Después de algunos minutos en los que perdí la noción del tiempo echando globos al aire, imaginando la ciudad futura, regresé abruptamente a la estación del centro. El paseo en cable aéreo me dejó muchas preguntas e inquietudes. ¿Por qué en Manizales no es posible aprovechar la construcción de este macroproyecto para intervenir el espacio público sobre las áreas aferentes?. Pero lo que más me sorprendió definitivamente fueron las estaciones del centro y La Fuente. Parecen ser la expresión consolidada de la anticiudad, de la negación del urbanismo, de la ignorancia del espacio público, de su función y significado.

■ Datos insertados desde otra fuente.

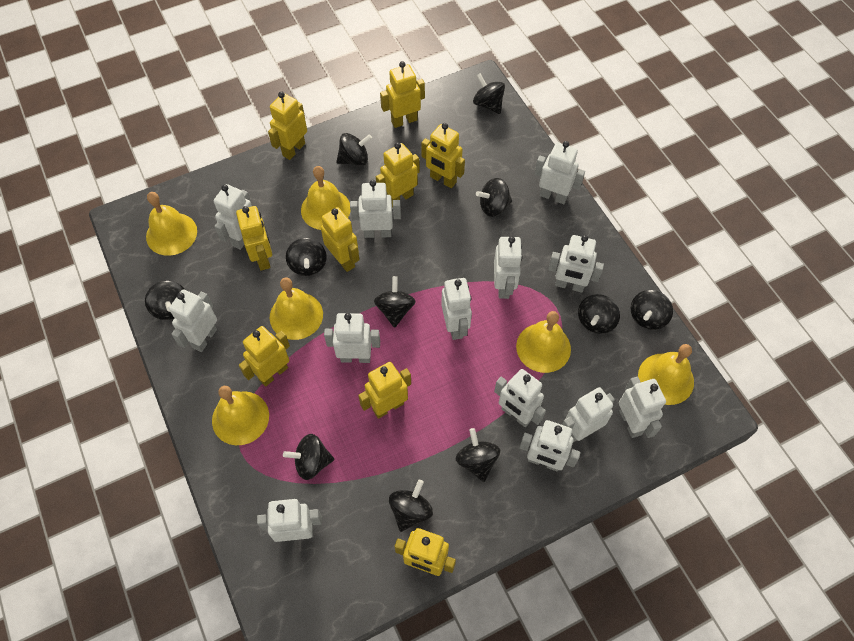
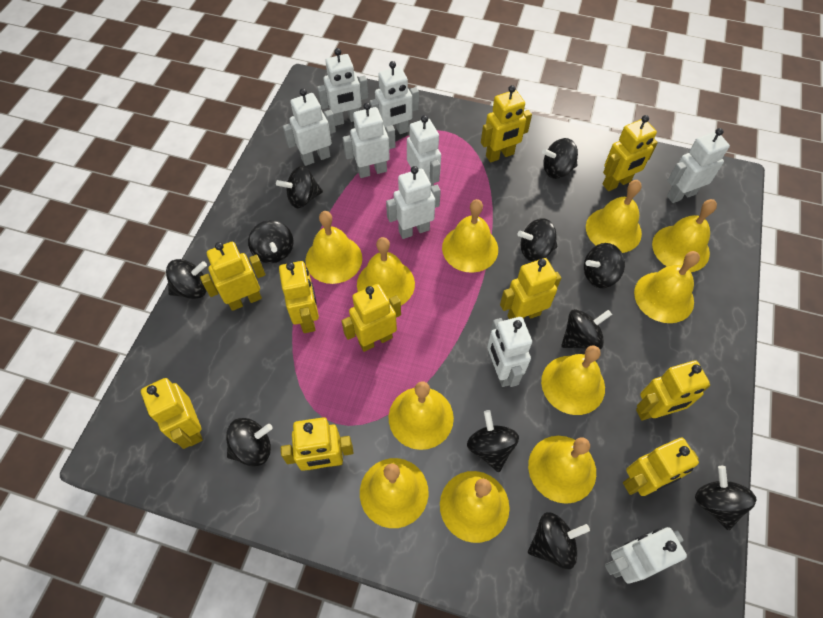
white robot: [169,289,217,352] [214,184,252,250] [257,499,322,542] [324,313,380,363] [350,180,401,238] [441,278,472,340] [494,236,523,299] [494,369,546,427] [519,420,581,471] [535,141,585,204] [548,235,604,293] [562,387,615,442] [619,376,666,438] = 13 -> [283,89,336,166] [317,48,368,126] [343,103,396,178] [370,61,419,134] [386,166,441,239] [407,115,441,186] [487,317,532,387] [605,527,687,584] [667,128,730,203] = 9
yellow bell: [146,192,197,256] [212,386,269,445] [270,277,323,340] [301,166,350,230] [516,311,571,373] [638,344,694,405] = 6 -> [305,211,362,284] [357,237,415,305] [360,458,428,528] [389,381,454,450] [440,471,510,543] [442,199,498,273] [528,436,596,504] [541,345,605,415] [586,180,642,253] [634,251,700,323] [652,199,717,272] = 11
yellow robot: [236,206,272,271] [239,326,290,387] [268,91,307,160] [321,207,360,272] [358,362,411,419] [376,142,420,207] [380,61,425,128] [395,528,456,576] [421,123,465,188] = 9 -> [141,378,203,449] [200,242,265,311] [279,261,319,333] [281,417,353,471] [342,284,401,352] [481,85,532,162] [500,258,561,319] [603,115,658,191] [623,438,699,496] [636,360,710,421] = 10

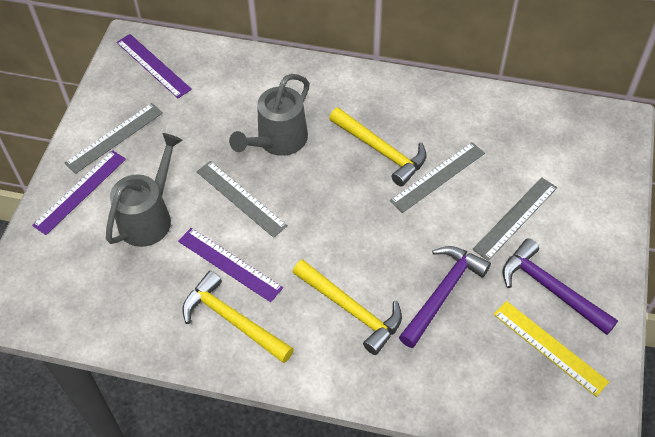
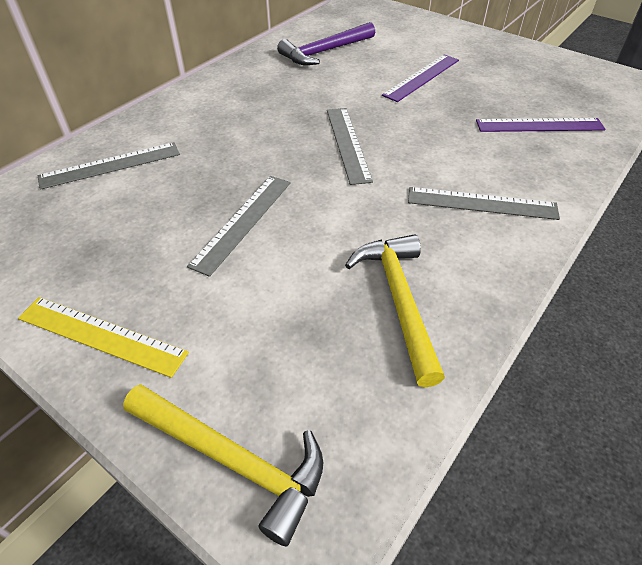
grey watering can: [106,133,182,247] [229,74,309,156] = 2 -> none = 0
purple hammer: [399,246,491,348] [503,238,618,335] = 2 -> [277,22,375,65] = 1
purple ruler: [32,150,126,235] [116,34,192,98] [178,228,283,302] = 3 -> [382,54,459,102] [476,118,605,132] = 2
yellow hammer: [182,271,294,363] [293,259,402,355] [329,107,426,187] = 3 -> [123,384,323,547] [345,234,445,388] = 2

En la estación del centro, el municipio decidió tumbar toda una manzana de las edificaciones históricas de la llamada Arquitectura Republicana para construir una estación moderna del cable, pero con una sola fachada hacia la carrera 23. El resto del predio se deja como en una especie de lote de engorde, recubierto con prado y encerrado por sus tres costados con una malla metálica. No parece una medida coyuntural, previendo una “segunda etapa” como ya nos han estado acostumbrando con otras obras de importancia para la ciudad, alguna de las cuales ya se ha inaugurado dos veces sin que lleguen las soluciones definitivas.

La fachada principal también tiene unas pequeñas e inútiles zonas verdes en sus costados que nada le aportan al contexto altamente consolidado, pero en cambio, contribuyen a enlodar los alrededores porque los flujos peatonales pasan por encima destruyendo la grama y reclamando, como debe ser, espacios más amplios y libres de obstáculos para acceder o salir de la estación.

Yo propongo que las escuelas de arquitectura y urbanismo de la ciudad asuman este caso como un ejercicio de diseño urbano de alguno de los semestres de la carrera y le donen a la administración municipal un proyecto que resuelva apropiadamente la utilización de los inmensos espacios negados a la ciudad, tratados como patio trasero de la estación del cable, en pleno centro de la ciudad. Y junto con una movilización ciudadana por el derecho a la ciudad podamos demostrarle a la administración municipal que el espacio público es parte constitutivo de la arquitectura y de las obras públicas. No son accesorios ni tratamientos estéticos, superfluos o de imagen. Son, esencialmente, una necesidad de la vida urbana contemporánea que provee cultura y conocimiento a los ciudadanos.

¿O acaso, esto es precisamente lo que quieren evitar?.